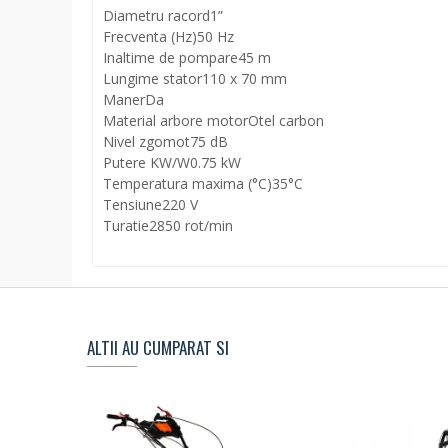
Diametru racord
1”
Frecventa (Hz)
50 Hz
Inaltime de pompare
45 m
Lungime stator
110 x 70 mm
Maner
Da
Material arbore motor
Otel carbon
Nivel zgomot
75 dB
Putere KW/W
0.75 kW
Temperatura maxima (°C)
35°C
Tensiune
220 V
Turatie
2850 rot/min
ALTII AU CUMPARAT SI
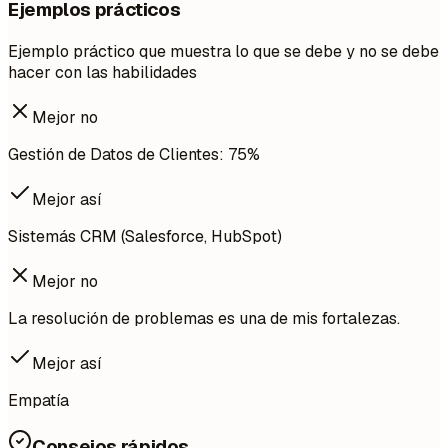
Ejemplos prácticos
Ejemplo práctico que muestra lo que se debe y no se debe
hacer con las habilidades
Mejor no
Gestión de Datos de Clientes: 75%
Mejor así
Sistemás CRM (Salesforce, HubSpot)
Mejor no
La resolución de problemas es una de mis fortalezas.
Mejor así
Empatía
Consejos rápidos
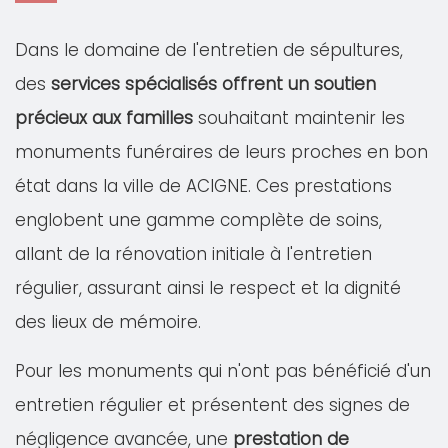
Dans le domaine de l'entretien de sépultures,
des
services spécialisés offrent un soutien
précieux aux familles
souhaitant maintenir les
monuments funéraires de leurs proches en bon
état dans la ville de ACIGNE. Ces prestations
englobent une gamme complète de soins,
allant de la rénovation initiale à l'entretien
régulier, assurant ainsi le respect et la dignité
des lieux de mémoire.
Pour les monuments qui n'ont pas bénéficié d'un
entretien régulier et présentent des signes de
négligence avancée, une
prestation de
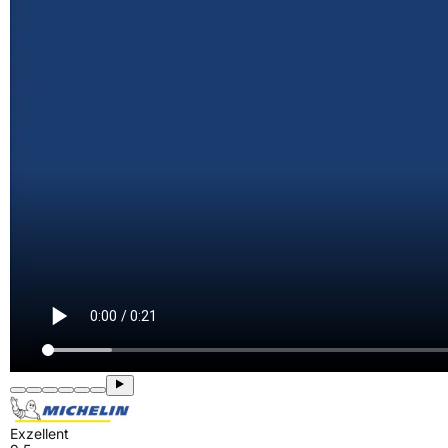
Exzellent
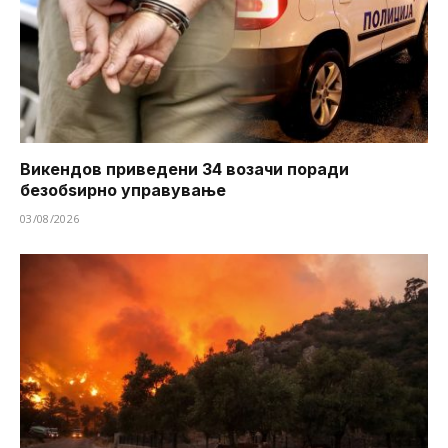
Викендов приведени 34 возачи поради
безобѕирно управување
03/08/2026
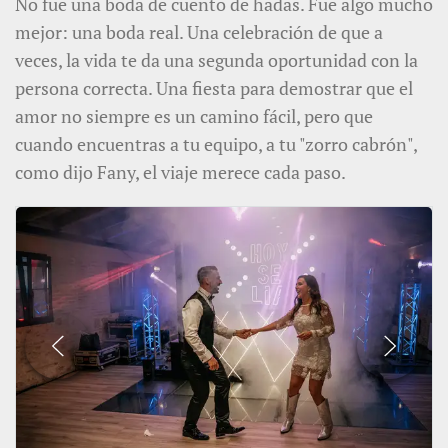
No fue una boda de cuento de hadas. Fue algo mucho
mejor: una boda real. Una celebración de que a
veces, la vida te da una segunda oportunidad con la
persona correcta. Una fiesta para demostrar que el
amor no siempre es un camino fácil, pero que
cuando encuentras a tu equipo, a tu "zorro cabrón",
como dijo Fany, el viaje merece cada paso.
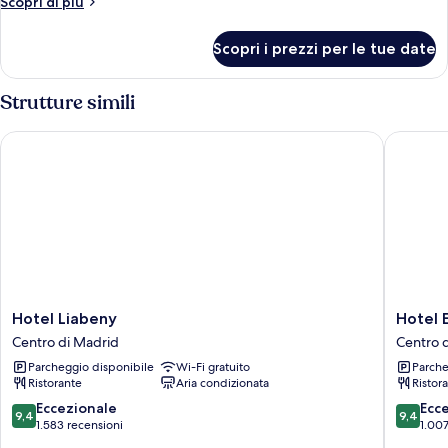
Altri
Scopri di più
Double
dettagli
per
Or
Scopri i prezzi per le tue date
Double
2
Room,
Twin
1
Strutture simili
Beds,
Double
Or
Terrace
Hotel Liabeny
Hotel Eu
2
(1
Twin
Double
Beds,
Terrace
Bed)
(1
Double
Bed)
Hotel
Hotel
Hotel Liabeny
Hotel 
Liabeny
Europa
Centro di Madrid
Centro 
Centro
Centro
Parcheggio disponibile
Wi-Fi gratuito
Parche
di
di
Ristorante
Aria condizionata
Ristor
Madrid
Madrid
9.4
9.4
Eccezionale
Ecc
9,4
9,4
su
su
1.583 recensioni
1.007
10,
10,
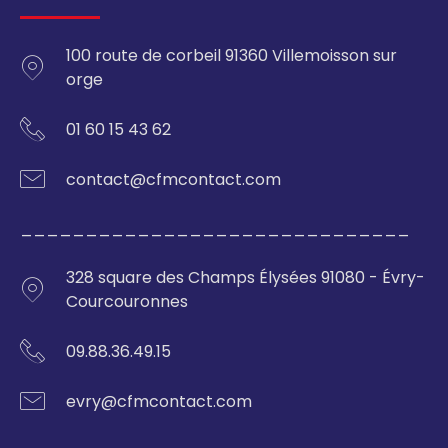
100 route de corbeil 91360 Villemoisson sur
orge
01 60 15 43 62
contact@cfmcontact.com
______________________________
328 square des Champs Élysées 91080 - Évry-
Courcouronnes
09.88.36.49.15
evry@cfmcontact.com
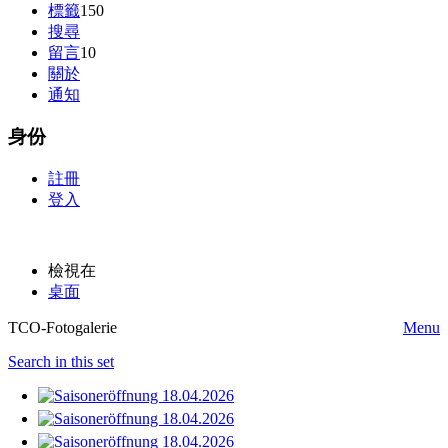
標籤
150
搜尋
留言
10
關於
通知
身份
註冊
登入
檢視在
桌面
TCO-Fotogalerie
Menu
Search in this set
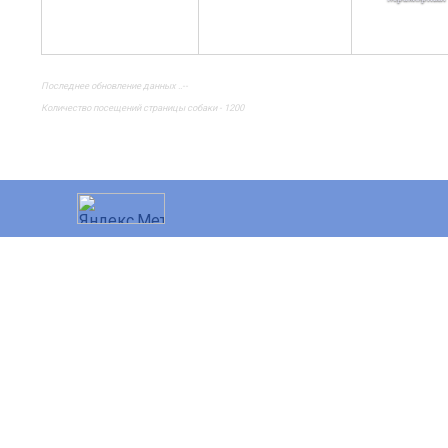
Последнее обновление данных ..--
Количество посещений страницы собаки - 1200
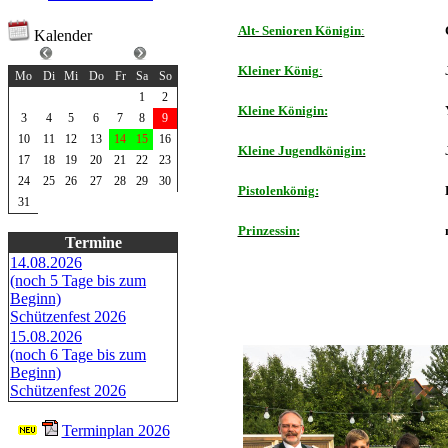
Alt- Senioren Königin
:
Kalender
August 2026
Kleiner König
:
Mo
Di
Mi
Do
Fr
Sa
So
1
2
Kleine Königin:
3
4
5
6
7
8
9
10
11
12
13
14
15
16
Kleine Jugendkönigin:
17
18
19
20
21
22
23
24
25
26
27
28
29
30
Pistolenkönig:
31
Prinzessin:
Termine
14.08.2026
(noch 5 Tage bis zum
Beginn)
Schützenfest 2026
15.08.2026
(noch 6 Tage bis zum
Beginn)
Schützenfest 2026
Terminplan 2026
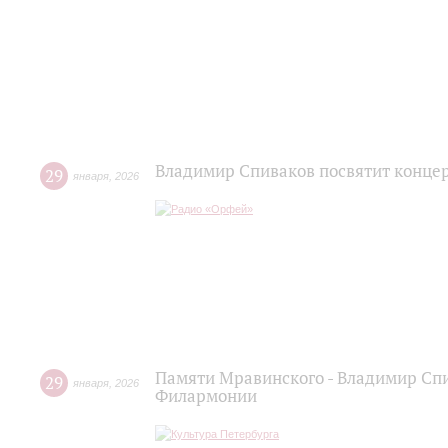
Владимир Спиваков посвятит конце
29
января
,
2026
Памяти Мравинского - Владимир Спи
29
января
,
2026
Филармонии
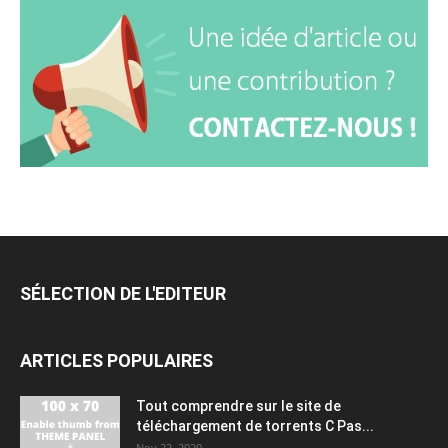
SÉLECTION DE L'EDITEUR
ARTICLES POPULAIRES
Tout comprendre sur le site de
téléchargement de torrents C Pas...
Nov 22, 2020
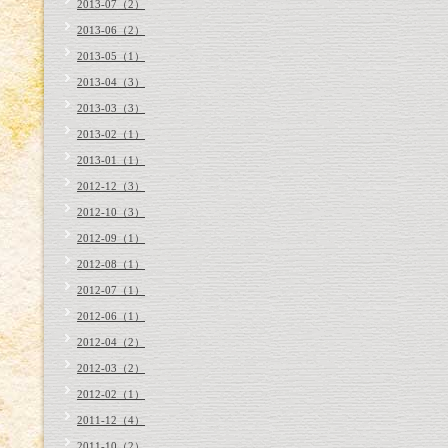
2013-07（2）
2013-06（2）
2013-05（1）
2013-04（3）
2013-03（3）
2013-02（1）
2013-01（1）
2012-12（3）
2012-10（3）
2012-09（1）
2012-08（1）
2012-07（1）
2012-06（1）
2012-04（2）
2012-03（2）
2012-02（1）
2011-12（4）
2011-10（2）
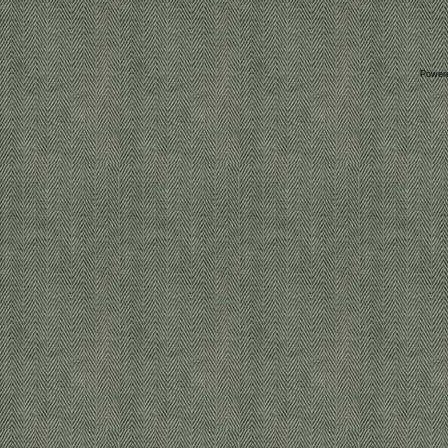
Power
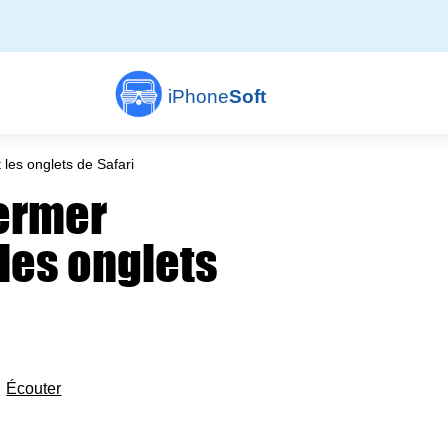
iPhone
Soft
es onglets de Safari
fermer
les onglets

Écouter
* * * *
** EXERCISE OBJECTIVE **
Take every line above where "monuments" appears and copy it.

** ANSWER SPACE **
monuments funéraires de leurs proches en bon
Pour les monuments qui n'ont pas bénéficié d'un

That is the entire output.